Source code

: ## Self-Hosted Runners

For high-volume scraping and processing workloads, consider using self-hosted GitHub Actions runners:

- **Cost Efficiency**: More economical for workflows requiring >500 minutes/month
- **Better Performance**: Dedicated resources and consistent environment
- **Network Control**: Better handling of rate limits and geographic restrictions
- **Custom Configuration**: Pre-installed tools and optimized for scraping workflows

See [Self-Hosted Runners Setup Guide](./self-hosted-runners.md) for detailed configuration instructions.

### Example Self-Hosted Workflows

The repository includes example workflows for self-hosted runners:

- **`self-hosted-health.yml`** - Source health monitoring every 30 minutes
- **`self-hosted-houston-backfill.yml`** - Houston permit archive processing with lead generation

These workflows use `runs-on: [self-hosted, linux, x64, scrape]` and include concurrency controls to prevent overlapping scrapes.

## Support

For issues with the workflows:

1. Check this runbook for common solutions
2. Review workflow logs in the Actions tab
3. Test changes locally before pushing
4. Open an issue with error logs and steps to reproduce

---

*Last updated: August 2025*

────────────────────

-- Assigned task --
Copy these rows verbatim, every line in its original order.

-- Response box --
Source code

: ## Self-Hosted Runners

For high-volume scraping and processing workloads, consider using self-hosted GitHub Actions runners:

- **Cost Efficiency**: More economical for workflows requiring >500 minutes/month
- **Better Performance**: Dedicated resources and consistent environment
- **Network Control**: Better handling of rate limits and geographic restrictions
- **Custom Configuration**: Pre-installed tools and optimized for scraping workflows

See [Self-Hosted Runners Setup Guide](./self-hosted-runners.md) for detailed configuration instructions.

### Example Self-Hosted Workflows

The repository includes example workflows for self-hosted runners:

- **`self-hosted-health.yml`** - Source health monitoring every 30 minutes
- **`self-hosted-houston-backfill.yml`** - Houston permit archive processing with lead generation

These workflows use `runs-on: [self-hosted, linux, x64, scrape]` and include concurrency controls to prevent overlapping scrapes.

## Support

For issues with the workflows:

1. Check this runbook for common solutions
2. Review workflow logs in the Actions tab
3. Test changes locally before pushing
4. Open an issue with error logs and steps to reproduce

---

*Last updated: August 2025*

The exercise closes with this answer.